Common Salt has undoubtedly, in very many districts, a fertilizing influence upon the soil. The theoretical agriculturist knows that a small quantity of it is absolutely necessary to the healthy growth of all our cultivated crops, and he will therefore, early try by a preliminary experiment upon one of his fields, whether or not they require the addition of this species of vegetable food. It is in inland and sheltered situations, and on high lands often washed by the rains, that the effect of common salt is likely to be most appreciable.

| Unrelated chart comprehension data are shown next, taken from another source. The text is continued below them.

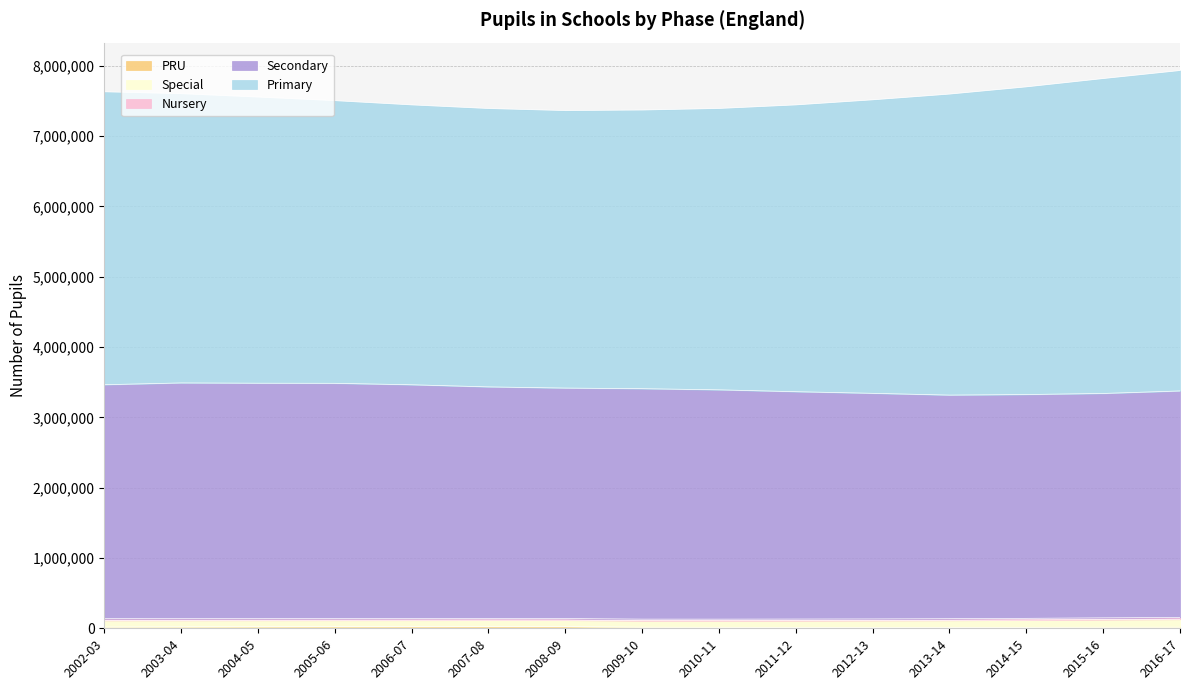

What is the label of the 13th point from the left?

2014-15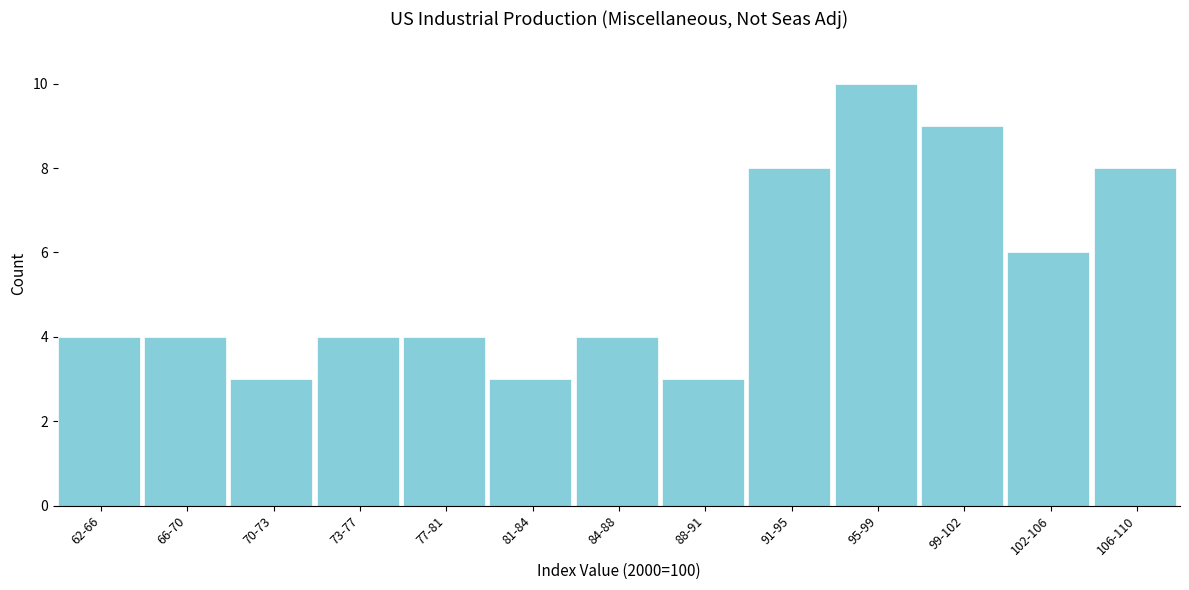

Reading left to right, transcribe all the data shown in this chart.

4	4	3	4	4	3	4	3	8	10	9	6	8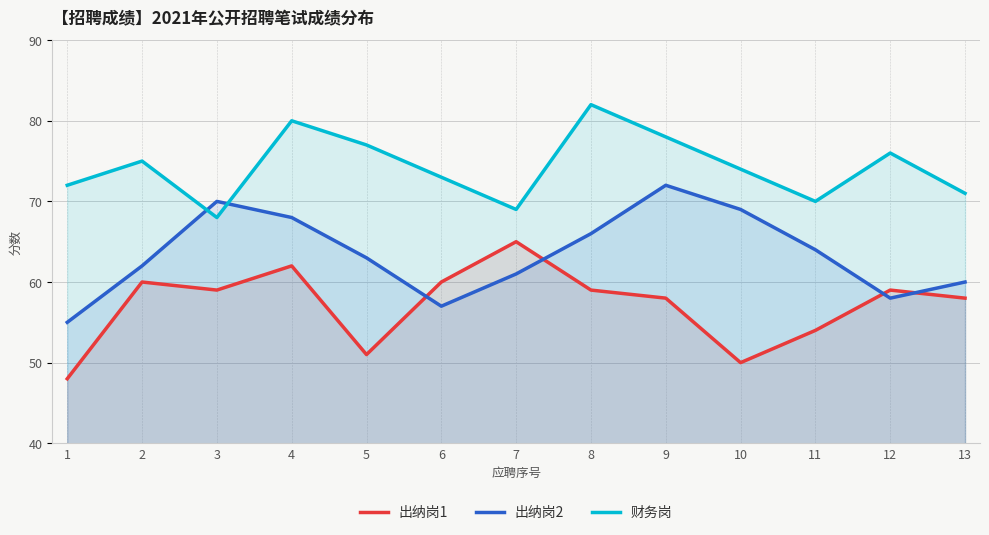

The 财务岗 series shows 98 at 13. True or false?

False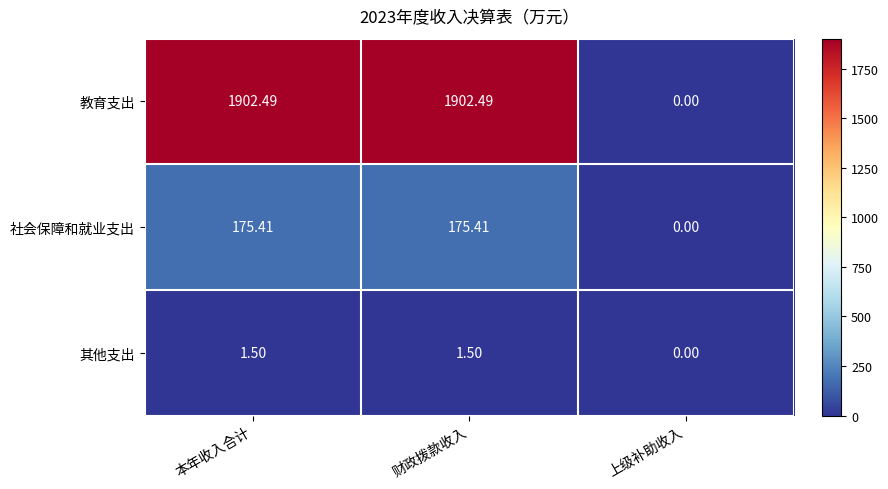

What is the greatest value displayed?

1902.5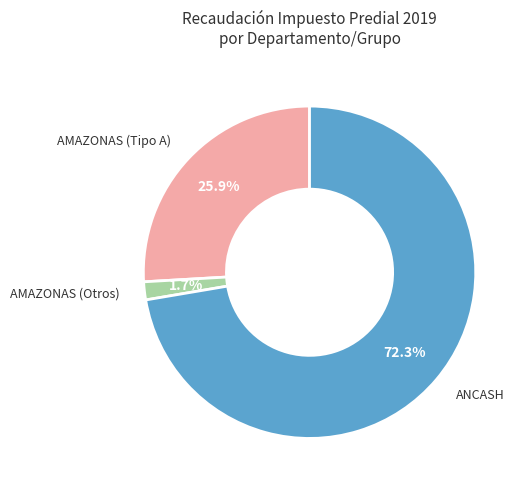

Is there any slice that represents more than half of the pie?

Yes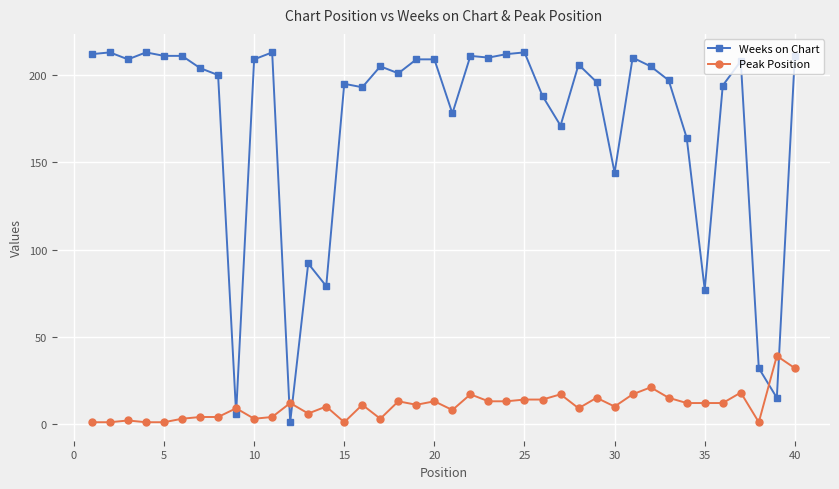

Which series has the largest total across all categories?

Weeks on Chart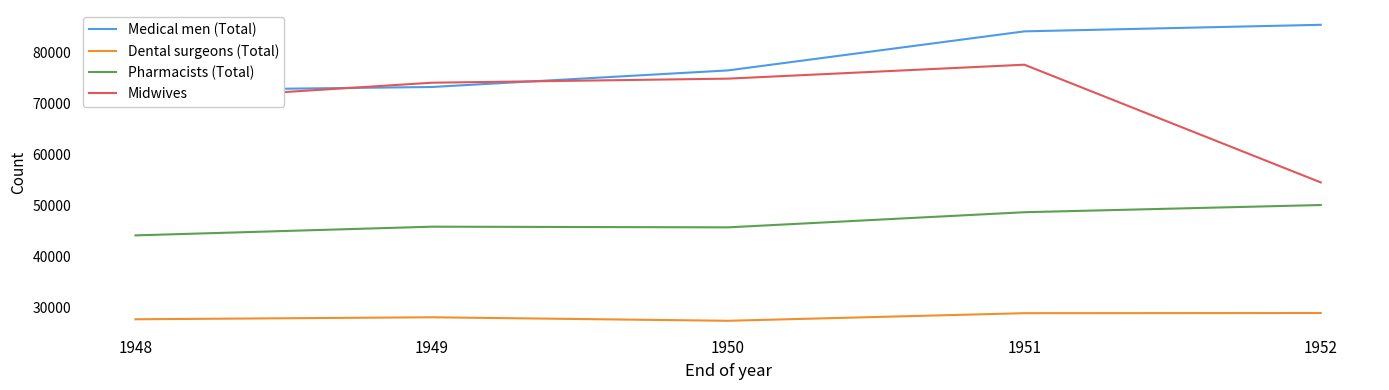

Rank the series by their average value, from lowest to highest.

Dental surgeons (Total), Pharmacists (Total), Midwives, Medical men (Total)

The spray of the sea, borne to great distances by the winds, is in many districts, where prevailing sea winds are known, sufficient to supply an ample annual dressing of common salt to the land.

Kelp.—Among mineral substances kelp ought not properly to be included, since it is the ash left by the burning of sea-weed. It, however, partakes of the nature of mineral substances, and may, therefore, be properly considered in this place. It contains potash, soda, silica, sulphur, chlorine, and several other of the inorganic constituents of plants required by them for food. It is nearly the same also—with the exception of the organic matter which is burned away—with the sea-weed which produces such remarkably beneficial effects upon the soil. In the Western Isles a method is practised of half burning or charring sea-weed, by which it is prevented from melting together, and is readily obtained in the form of a fine black powder. The use of this variety ought to combine the beneficial action of the ordinary saline constituents of kelp, with the remarkable properties observed in animal and vegetable charcoals.

Wood-ash, among other compounds, contains a portion of common pearl-ash in an impure form, with sulphate also, and silicate of potash. These are all valuable in feeding and in preparing the food of plants, and hence the extensive use of wood-ash as a manure in every country where it can readily be procured.